The task → Look below and pull out each line with the word "accounts".

*** Begin section ***

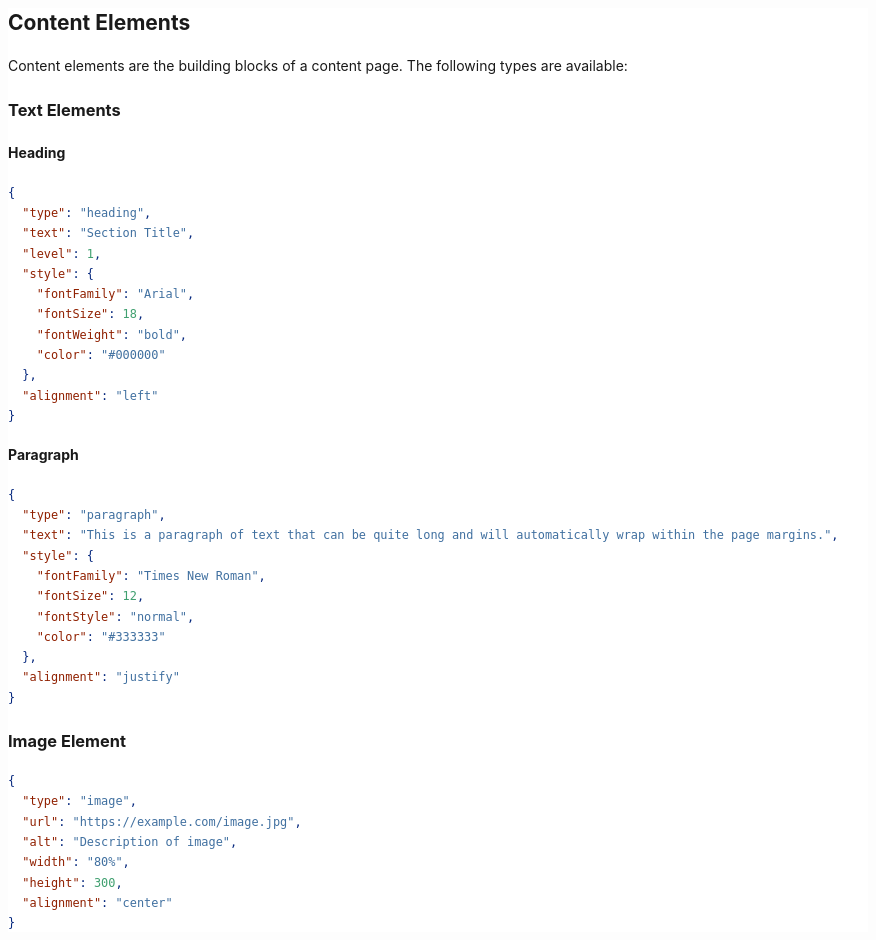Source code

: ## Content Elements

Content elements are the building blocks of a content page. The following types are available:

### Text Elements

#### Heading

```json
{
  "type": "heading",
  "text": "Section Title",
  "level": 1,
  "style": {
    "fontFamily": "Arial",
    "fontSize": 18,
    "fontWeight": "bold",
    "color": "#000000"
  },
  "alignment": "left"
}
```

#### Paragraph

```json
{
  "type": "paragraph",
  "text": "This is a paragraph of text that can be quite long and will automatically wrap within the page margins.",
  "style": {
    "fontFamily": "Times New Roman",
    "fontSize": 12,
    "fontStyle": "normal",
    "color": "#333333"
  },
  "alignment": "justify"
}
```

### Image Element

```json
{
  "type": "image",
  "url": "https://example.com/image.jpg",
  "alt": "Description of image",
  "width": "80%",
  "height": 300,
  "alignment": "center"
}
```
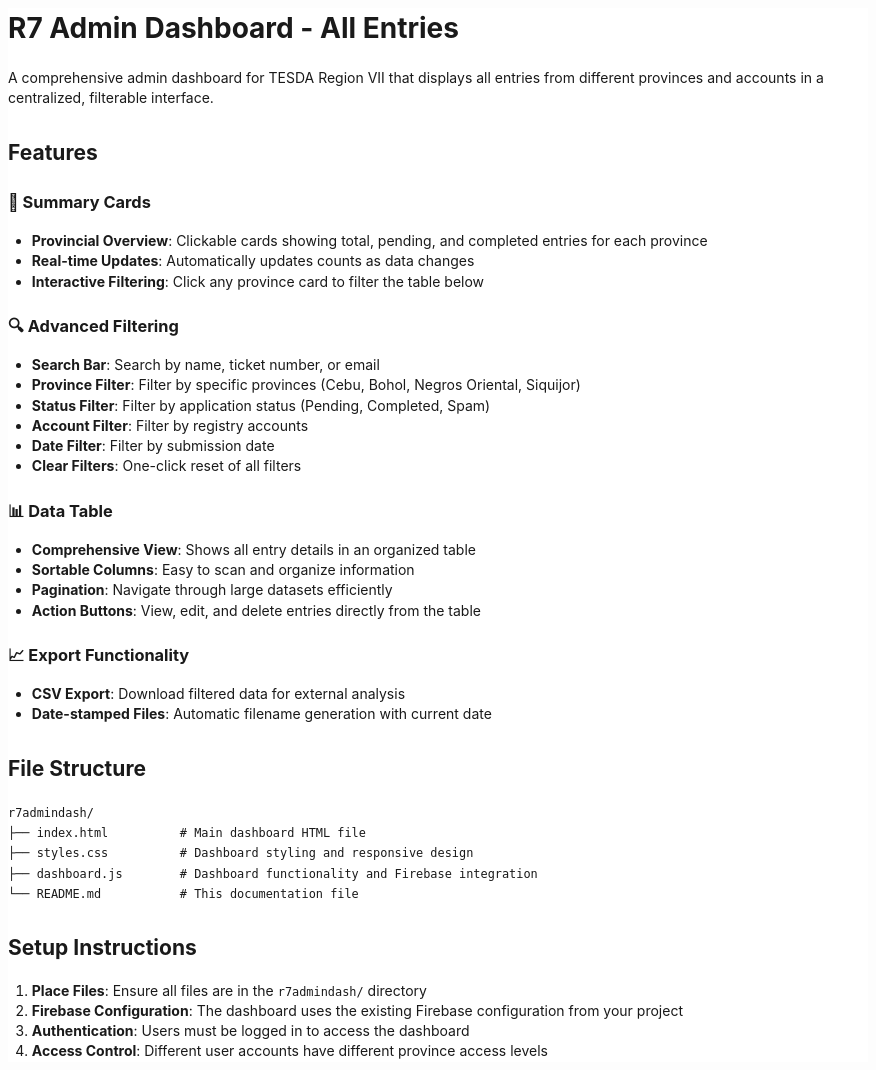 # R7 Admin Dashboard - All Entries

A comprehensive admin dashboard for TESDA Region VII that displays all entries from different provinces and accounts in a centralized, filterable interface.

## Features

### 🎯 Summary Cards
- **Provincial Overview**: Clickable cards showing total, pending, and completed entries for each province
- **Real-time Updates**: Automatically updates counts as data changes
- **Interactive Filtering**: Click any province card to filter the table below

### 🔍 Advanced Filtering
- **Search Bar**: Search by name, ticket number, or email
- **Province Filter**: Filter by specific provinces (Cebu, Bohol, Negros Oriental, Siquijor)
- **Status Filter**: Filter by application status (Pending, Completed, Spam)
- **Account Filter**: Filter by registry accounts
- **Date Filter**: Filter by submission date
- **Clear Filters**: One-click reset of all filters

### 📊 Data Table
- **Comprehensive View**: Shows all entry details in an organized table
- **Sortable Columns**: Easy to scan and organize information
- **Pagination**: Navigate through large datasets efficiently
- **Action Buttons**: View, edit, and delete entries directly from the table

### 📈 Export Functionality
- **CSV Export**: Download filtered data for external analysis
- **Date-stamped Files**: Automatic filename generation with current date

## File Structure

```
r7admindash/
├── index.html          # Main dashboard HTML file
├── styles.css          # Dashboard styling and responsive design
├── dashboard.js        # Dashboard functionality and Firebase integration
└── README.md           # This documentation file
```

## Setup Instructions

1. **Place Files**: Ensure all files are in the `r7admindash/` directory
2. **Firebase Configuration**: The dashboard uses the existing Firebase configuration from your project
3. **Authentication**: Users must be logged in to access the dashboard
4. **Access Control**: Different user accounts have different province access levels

*** End section ***

Written answer →
A comprehensive admin dashboard for TESDA Region VII that displays all entries from different provinces and accounts in a centralized, filterable interface.
- **Account Filter**: Filter by registry accounts
4. **Access Control**: Different user accounts have different province access levels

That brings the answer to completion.